FRAGMENTO
--------------------------------

Es el fin de una era. El virus mata y todavía no sabemos hasta qué grado. También grita: “Tienen que cambiar su vida”.

El mundo que surja de esto no puede parecerse al anterior. Si esta plaga a la que le importan un bledo la clase y el estatus de sus víctimas no puede enseñarnos solidaridad por encima de los excesos individualistas, nada lo hará. Si este patógeno que brinca de un continente a otro no puede hacernos ver la precaria interconexión del planeta, nada lo hará. A diferencia del 11 de septiembre, este ataque es universal.

A pesar de ello, los dos hombres más poderosos del planeta, el presidente de China, Xi Jinping, y el presidente Donald Trump han respondido con base en intereses nacionales mezquinos que han costado una miríada de vidas. Le han fallado al mundo, en una debacle de súper-potencias.

China escondió el brote inicial de coronavirus en diciembre durante varias semanas y luego trató de desviar la atención de su Chernóbil biológico anunciando con bombo y platillo su éxito para contener la enfermedad (las cifras siguen estando en duda), ofreciendo asistencia internacional (en parte, con mascarillas y pruebas defectuosas) y propagando la salvaje teoría conspirativa de que la plaga no comenzó en Wuhan, sino que se preparó en un laboratorio militar de Estados Unidos y fue sembrada por el equipo estadounidense que asistió a los Juegos Mundiales Militares en Wuhan en octubre pasado.

La lección no es, como le gustaría decir a China, que los regímenes tiranos lidian de manera más eficaz con los desastres, sino que incuban el miedo que imposibilitó que los médicos y las autoridades en Wuhan comunicaran rápidamente la escala de la amenaza. La serie de tuits de la Embajada de China en Francia que elogiaron el mes pasado la repuesta superior de China y Asia al virus gracias al “sentido de comunidad y ciudadanía del que carecen las democracias occidentales” resultó grotesca. Li Wenliang, quien murió en febrero, y Ai Fen, quien parece haber desaparecido, son los doctores informantes de Wuhan a los que la humanidad nunca debe olvidar.

El 29 de marzo, Trump tuiteó, mientras morían estadounidenses, que “el presidente Trump tiene unos índices de audiencia elevadísimos”. Su programa de telerrealidad diario sobre la Covid-19, al que llama sus “últimas noticias sobre el coronavirus”, tuvo un “sorprendente número” de espectadores, una cifra “más semejante a la audiencia de un programa de comedia en horario estelar”.

Si buscan una definición rápida de obscenidad, ahí la tienen. Esta es la mentalidad, o más bien la aflicción mental, que combinó el encubrimiento chino con una confabulación estadounidense de autoría trumpiana que hizo que se perdieran otras seis semanas al desestimar la pandemia y tildarla de engaño.

--------------------------------

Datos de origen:

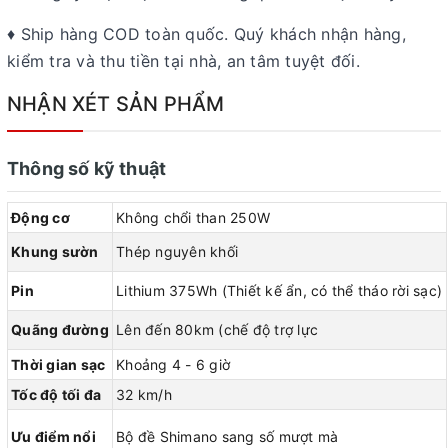
♦ Ship hàng COD toàn quốc. Quý khách nhận hàng,
kiểm tra và thu tiền tại nhà, an tâm tuyệt đối.
NHẬN XÉT SẢN PHẨM
Thông số kỹ thuật
Động cơ
Không chổi than 250W
Khung sườn
Thép nguyên khối
Pin
Lithium 375Wh (Thiết kế ẩn, có thể tháo rời sạc)
Quãng đường
Lên đến 80km (chế độ trợ lực
Thời gian sạc
Khoảng 4 - 6 giờ
Tốc độ tối đa
32 km/h
Ưu điểm nổi
Bộ đề Shimano sang số mượt mà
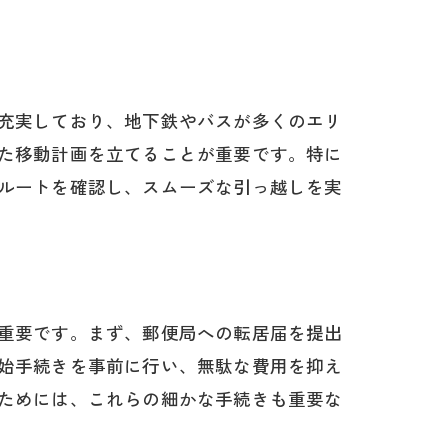
充実しており、地下鉄やバスが多くのエリ
た移動計画を立てることが重要です。特に
ルートを確認し、スムーズな引っ越しを実
重要です。まず、郵便局への転居届を提出
始手続きを事前に行い、無駄な費用を抑え
ためには、これらの細かな手続きも重要な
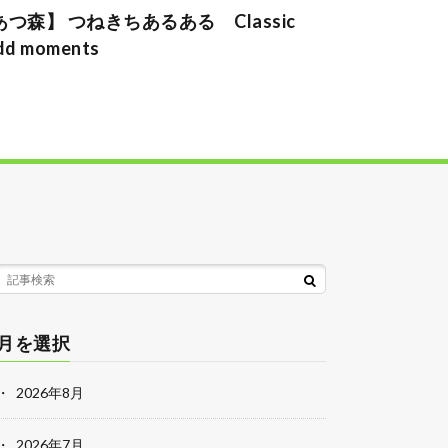
あつ森】 つねきちあるある Classic
dd moments
月を選択
2026年8月
2026年7月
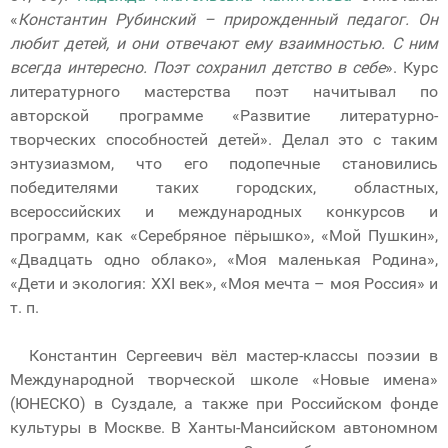
«
Константин Рубинский – прирожденный педагог. Он
любит детей, и они отвечают ему взаимностью. С ним
всегда интересно. Поэт сохранил детство в себе
». Курс
литературного мастерства поэт начитывал по
авторской программе «Развитие литературно-
творческих способностей детей». Делал это с таким
энтузиазмом, что его подопечные становились
победителями таких городских, областных,
всероссийских и международных конкурсов и
программ, как «Серебряное пёрышко», «Мой Пушкин»,
«Двадцать одно облако», «Моя маленькая Родина»,
«Дети и экология: XXI век», «Моя мечта – моя Россия» и
т. п.
Константин Сергеевич вёл мастер-классы поэзии в
Международной творческой школе «Новые имена»
(ЮНЕСКО) в Суздале, а также при Российском фонде
культуры в Москве. В Ханты-Мансийском автономном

--------------------------------

INSTRUCCIONES
1 > Según el fragmento, ¿en qué mes murió Li Wenliang?
2 > Reescribe el pasaje del fragmento que comienza en "La lección no" y continúa hasta "nunca debe olvidar.", sustituyendo "regímenes tiranos" por "gobiernos autoritarios".
3 > Enumera todas las personas que el fragmento menciona por su nombre.
Usa solo el fragmento para responder.

RESPUESTAS ESCRITAS
1 > En febrero.

2 >
La lección no es, como le gustaría decir a China, que los gobiernos autoritarios lidian de manera más eficaz con los desastres, sino que incuban el miedo que imposibilitó que los médicos y las autoridades en Wuhan comunicaran rápidamente la escala de la amenaza. La serie de tuits de la Embajada de China en Francia que elogiaron el mes pasado la repuesta superior de China y Asia al virus gracias al “sentido de comunidad y ciudadanía del que carecen las democracias occidentales” resultó grotesca. Li Wenliang, quien murió en febrero, y Ai Fen, quien parece haber desaparecido, son los doctores informantes de Wuhan a los que la humanidad nunca debe olvidar.

3 > Xi Jinping, Donald Trump, Li Wenliang y Ai Fen.